The consolidated revenues expanded 91% at Rs26,082 crore in FY09 as against Rs13,679 crore in the previous fiscal.
The Pune-based company has an order book position of Rs 7,901-crore as of 25 June.
“On a consolidated basis, we expect revenues in FY10 to be flat because the financial market has still not recovered completely. Interest rates are still high but we expect margins to improve a bit,” Sinha said without giving an estimate.
The company recently undertook a liability management exercise for Foreign Currency Convertible Bonds (FCCB) of $500 million issued in 2007.
“Our total debt level on a consolidated basis was about Rs11,800 crore at the end of last fiscal,” he added.
The company has adopted stringent policies on debt management, working capital reduction, increasing operating efficiencies, freeze on capital expenditure and cost rationalization, he said.
“The working capital management reduction will release about Rs1,500 crore. We have almost no capex this year... there is a minimal amount just for maintenance,” Sinha said.
Suzlon Group has a total capital expenditure (capex) of Rs300 crore for FY10, which includes maintenance costs for Belgian subsidiary Hansen Transmissions and German arm, REpower Systems.
Sinha said despite poor sales in the US in the calendar year 2008, the market still provides hope.
“India constituted 20% of revenues in FY09. The US accounted for 40%, While India is an important market, what is happening in the rest of the world is quite critical to us,” Sinha said.
While the first-half of this fiscal presents a gloomy picture, he said adding it expects sales to go over 65% in the second-half of FY10.
Sinha said the company is considering selling some or all of its stake in Belgium-based Hansen Transmissions, in which it holds a 61.28% stake.
“We are in the early stages of considering the sale of some or all of our stake in Hansen.

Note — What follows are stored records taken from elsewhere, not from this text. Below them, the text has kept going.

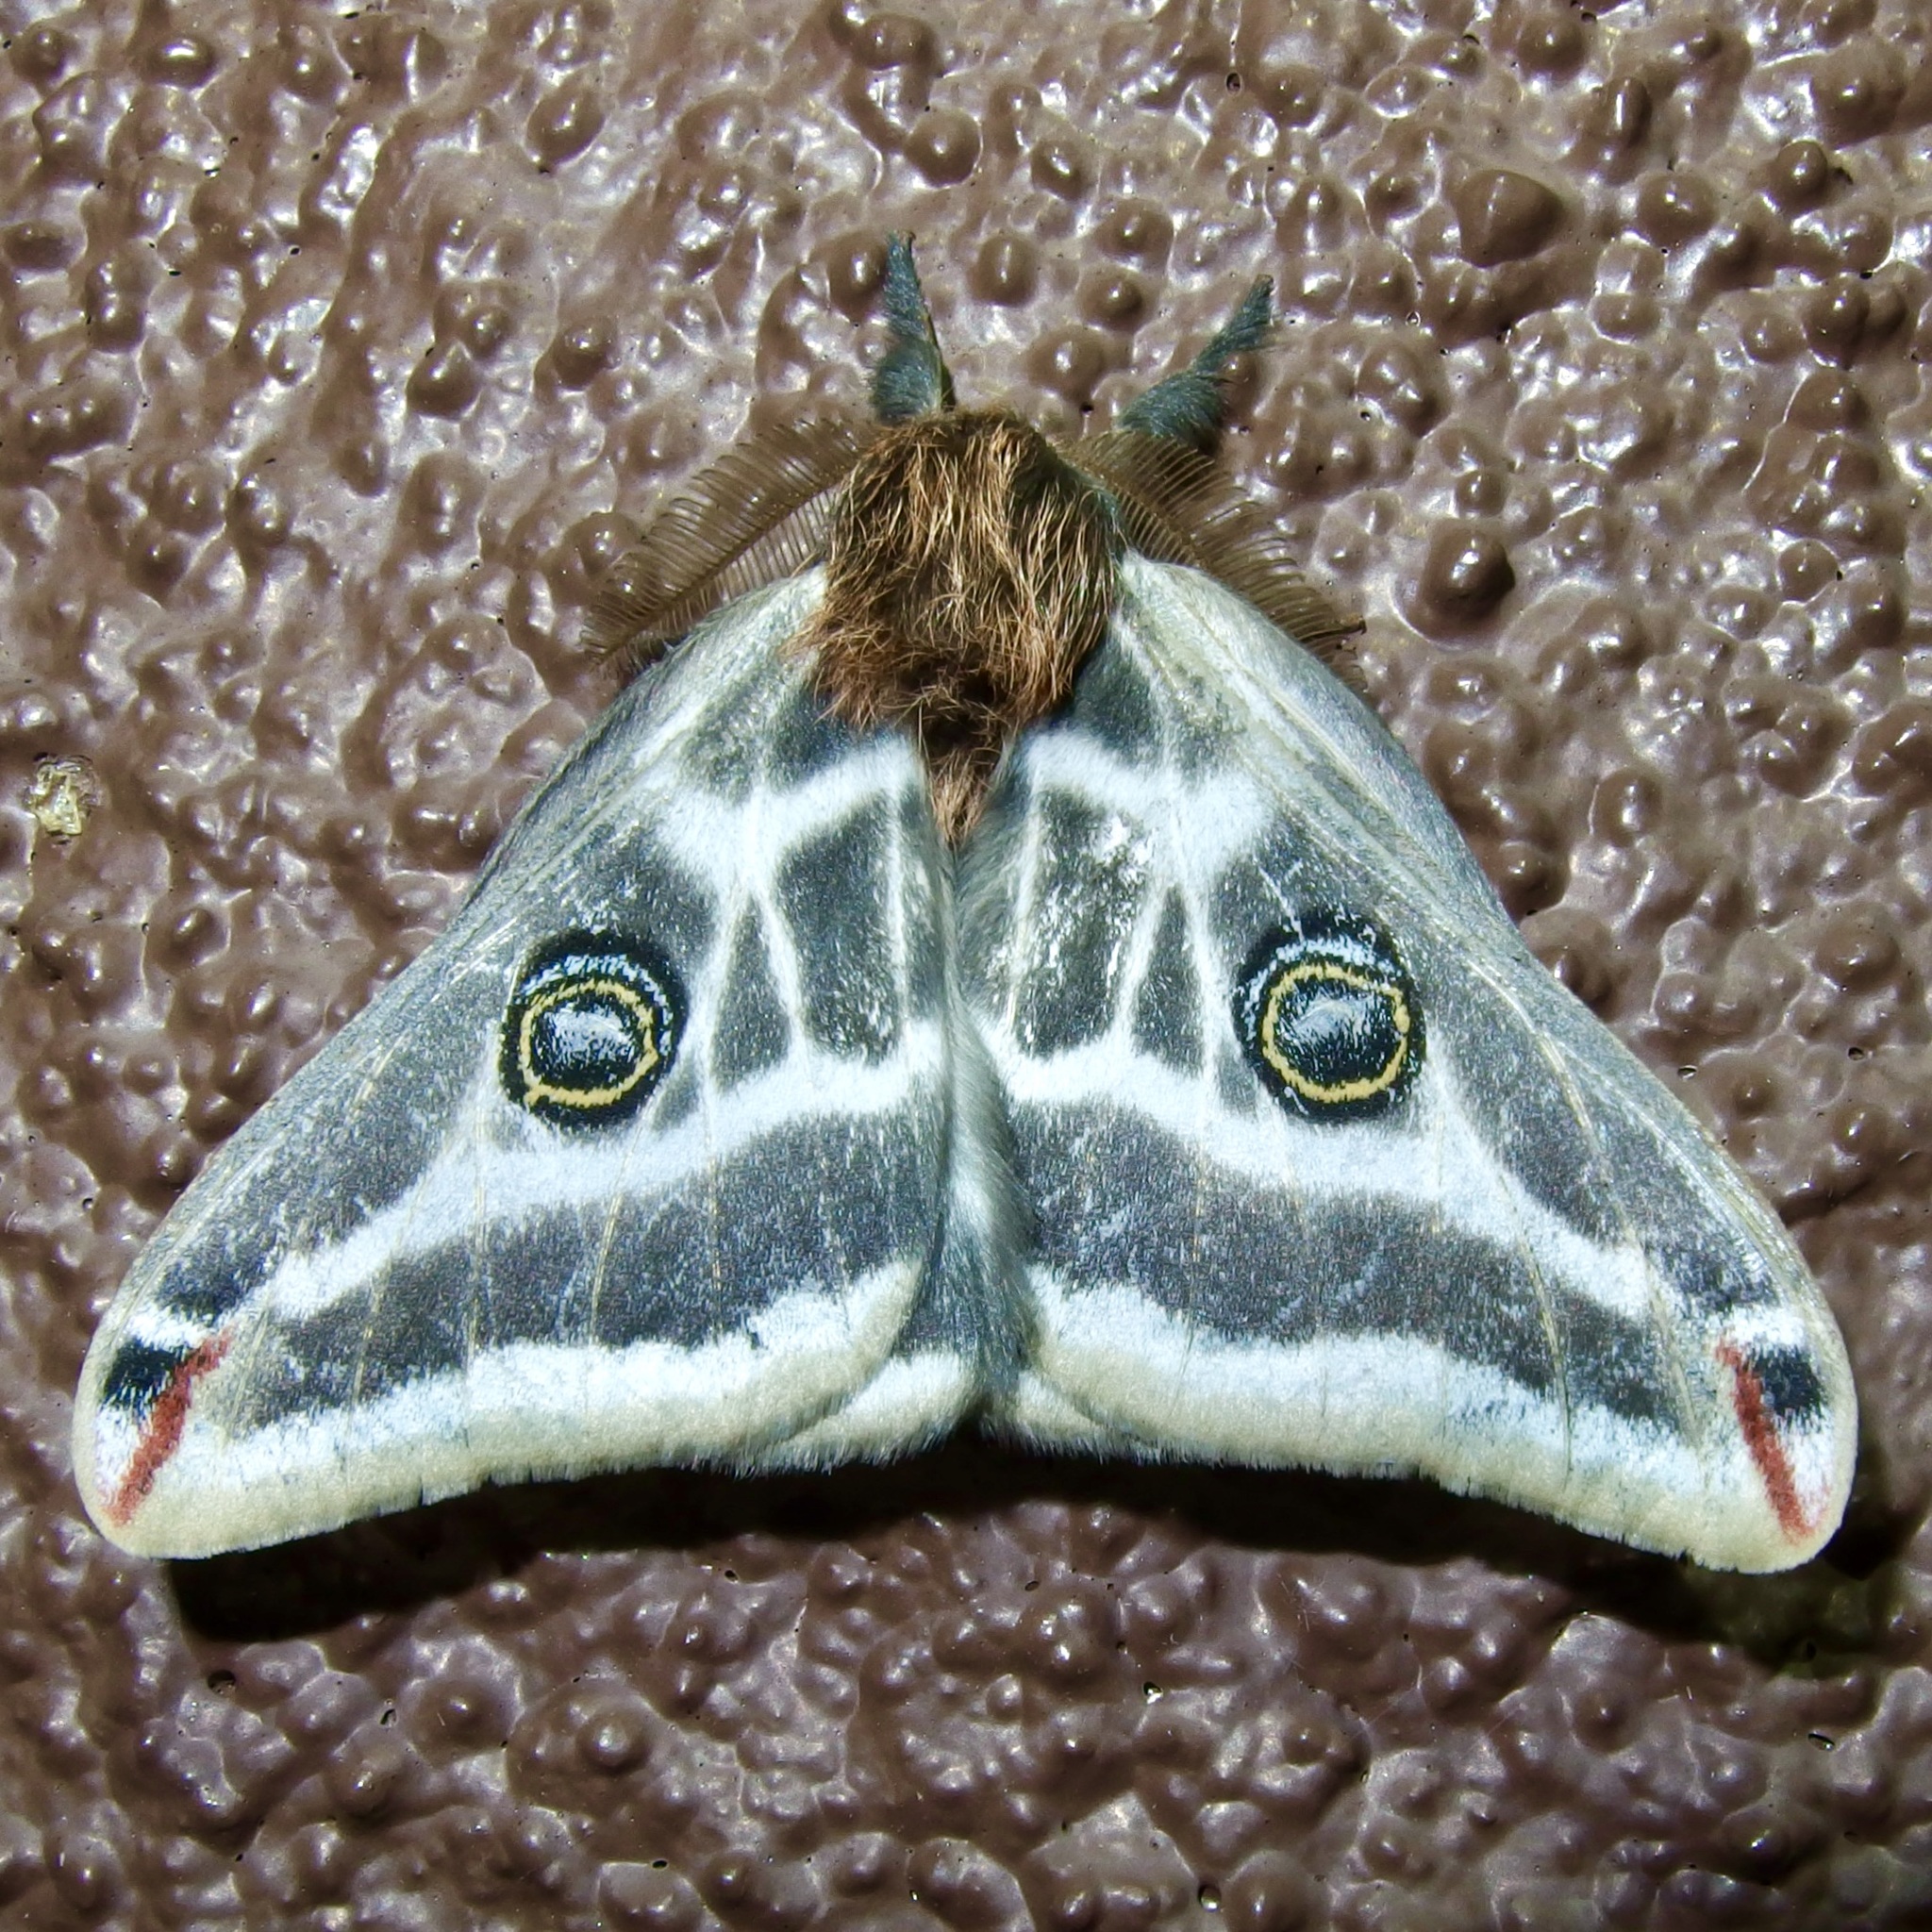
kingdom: Animalia
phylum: Arthropoda
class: Insecta
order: Lepidoptera
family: Saturniidae
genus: Saturnia
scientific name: Saturnia anona
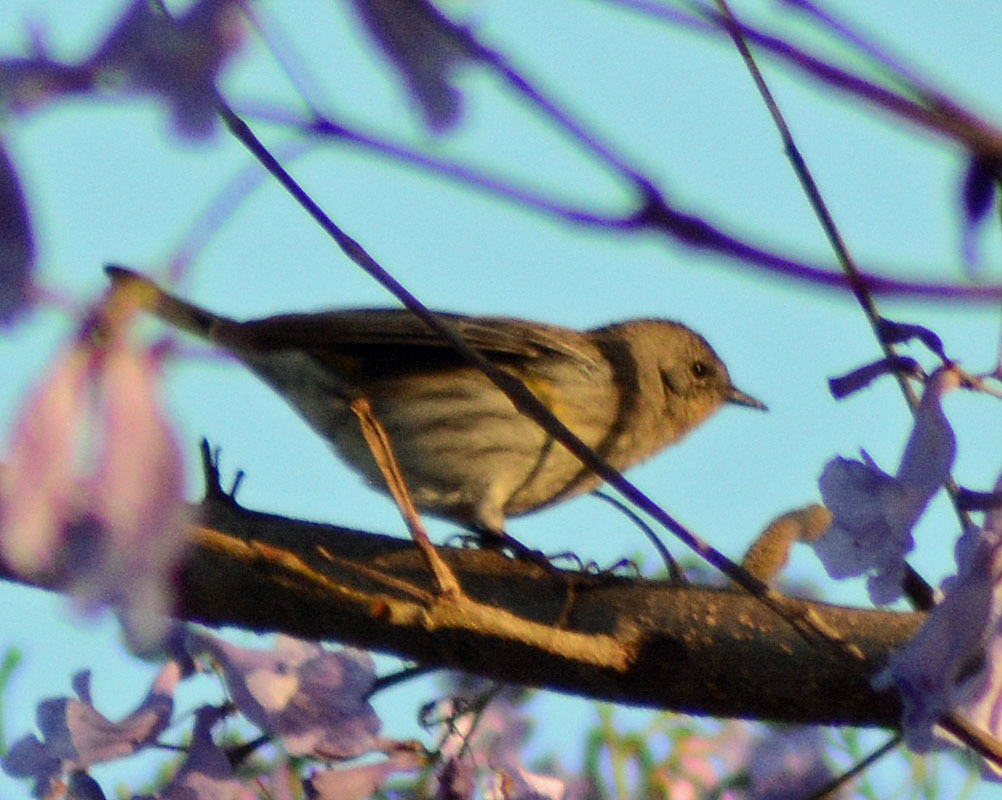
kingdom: Animalia
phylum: Chordata
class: Aves
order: Passeriformes
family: Parulidae
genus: Setophaga
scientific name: Setophaga coronata
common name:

I cannot say more,” he added, while skirting a question on whether Spanish firm Gamesa is in talks with Suzlon for buying stake.
Suzlon, which currently holds close to 91% stake in Hamburg-based REpower Systems AG, “intends to move forward”, Sinha said.
“We are examining possible options either of signing a domination agreement or a squeeze-off, wherein we have to raise our stake to 95%,” he said.
Suzlon completed the acquisition of REpower on 6 June.
Compan’s chairman Tulsi Tanti and family sold 4% of Suzlon’s stake in May to raise money for buying 22% stake in REpower from Portugals Martifer SGPS SA.